Available data:
════════
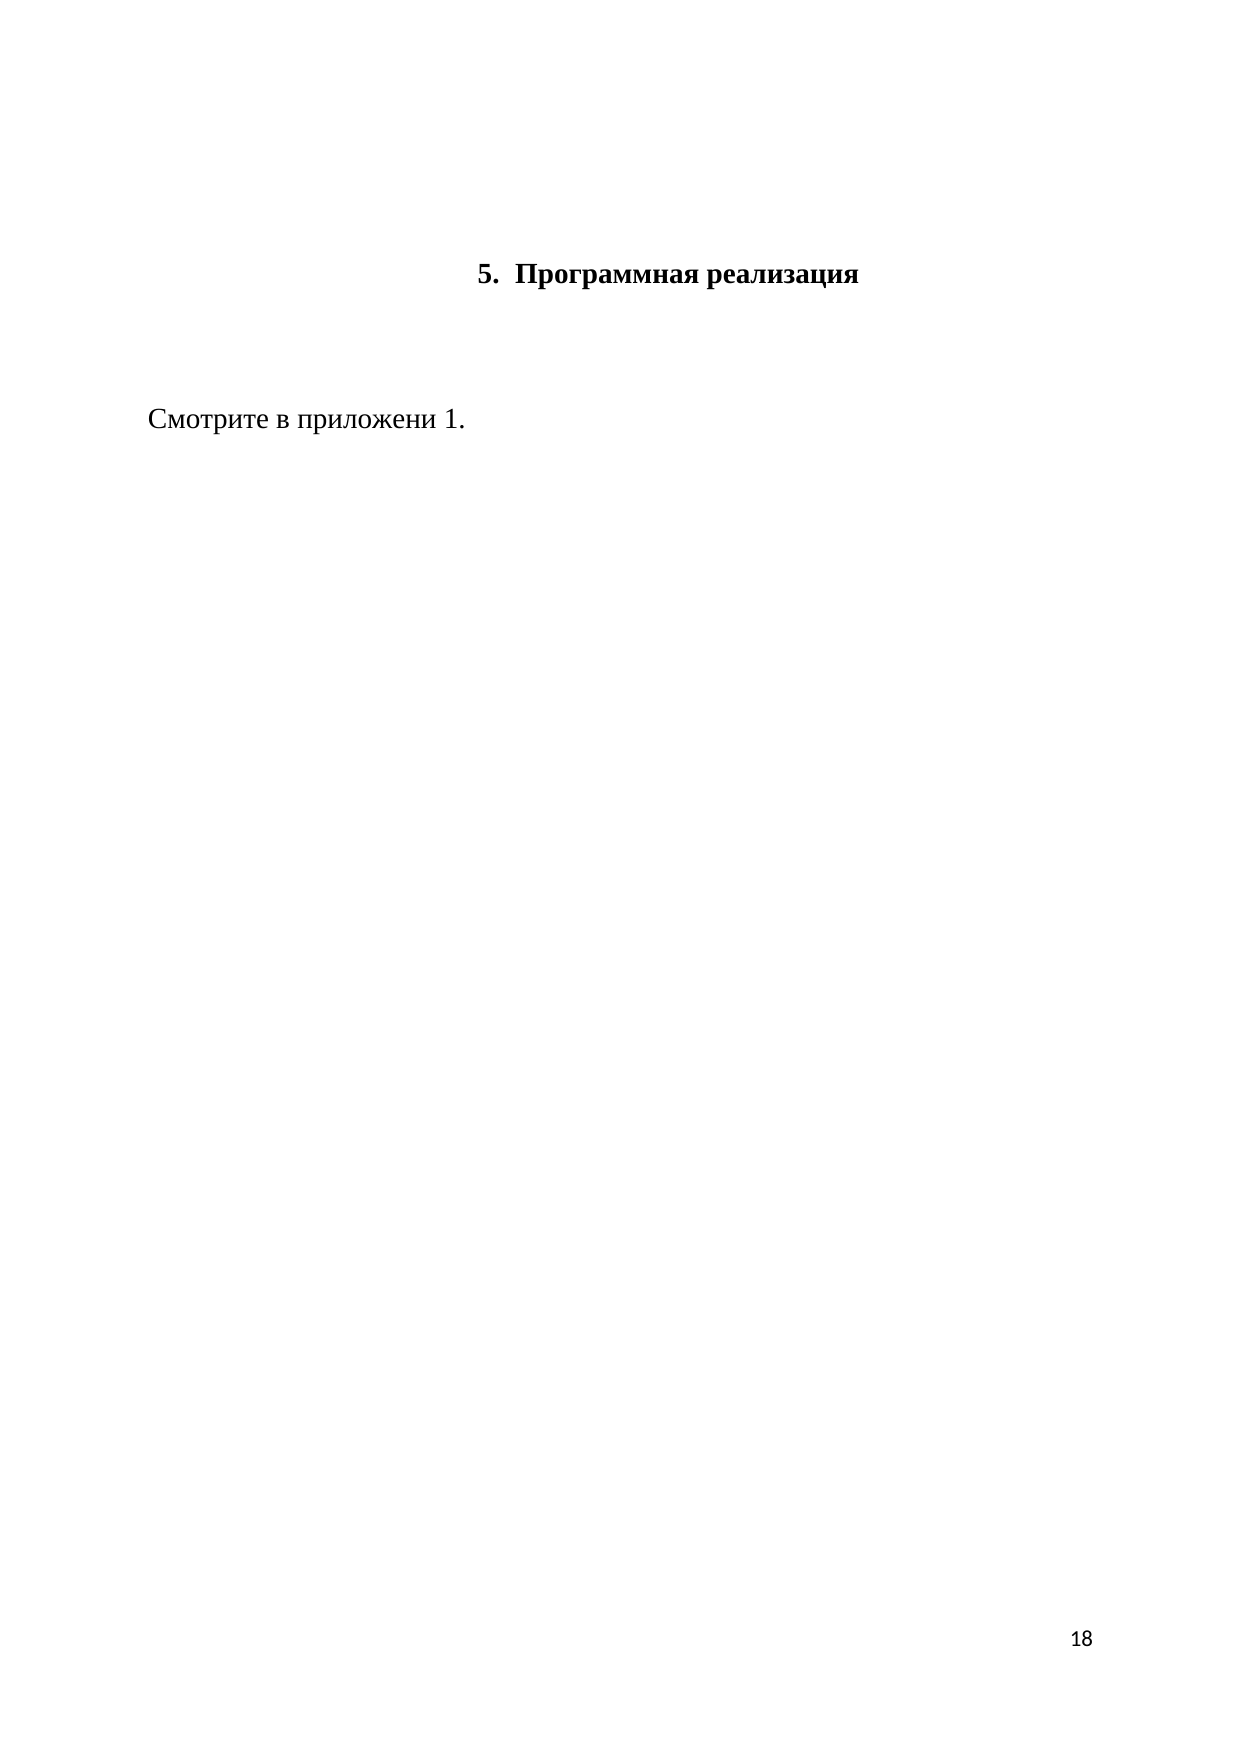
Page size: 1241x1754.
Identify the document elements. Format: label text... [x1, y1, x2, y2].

text Смотрите в приложени 1. [148, 401, 1093, 435]
subtitle Программная реализация [244, 256, 1093, 323]
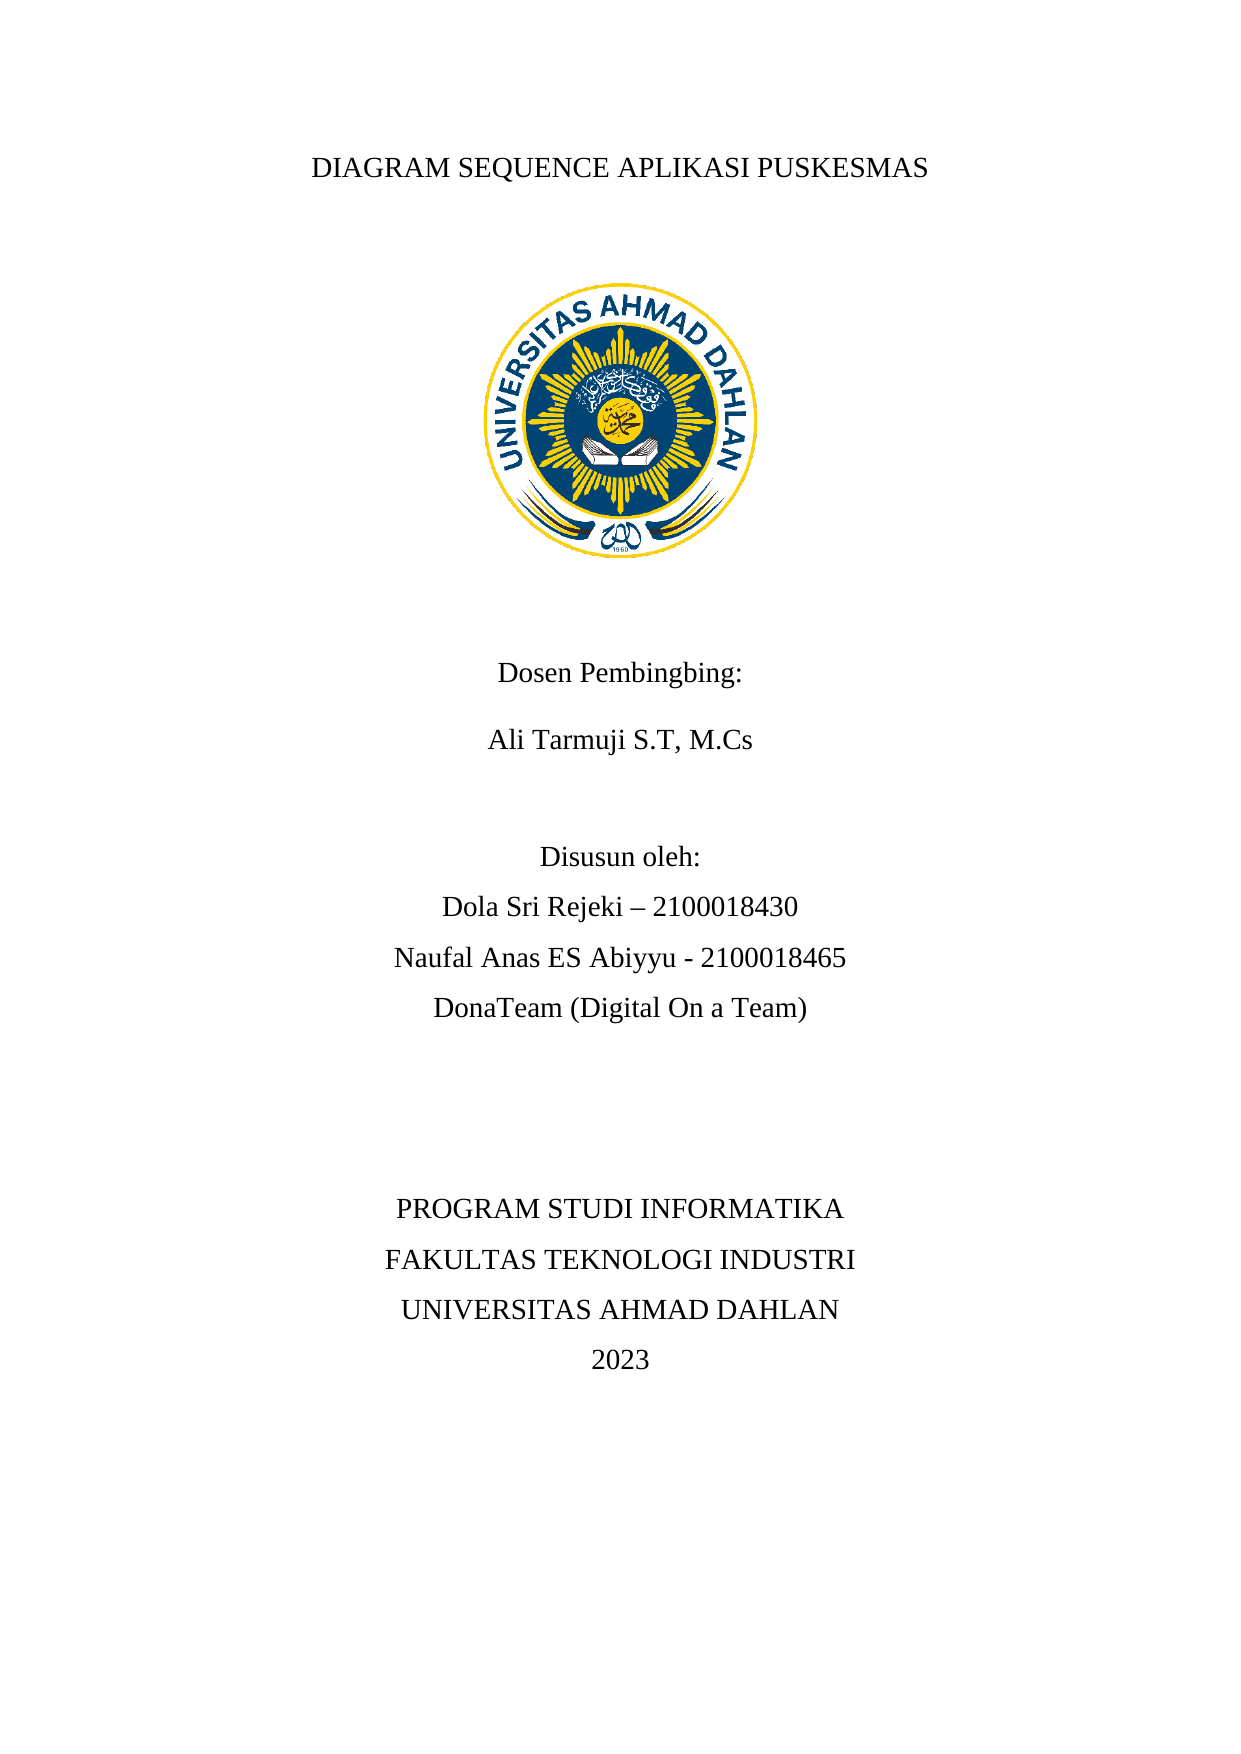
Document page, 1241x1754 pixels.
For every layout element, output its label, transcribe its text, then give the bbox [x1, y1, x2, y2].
════════
What is being asked:
Give all the entries again exactly, dropping each picture.

Your response:
Page size: 1241x1754.
Identify the document elements. Format: label text... [x1, y1, x2, y2].

text Смотрите в приложени 1. [148, 401, 1093, 435]
subtitle Программная реализация [244, 256, 1093, 323]
Document page, 1241x1754 pixels.
For every layout element, output its label, transcribe its text, then give the bbox [x1, y1, x2, y2].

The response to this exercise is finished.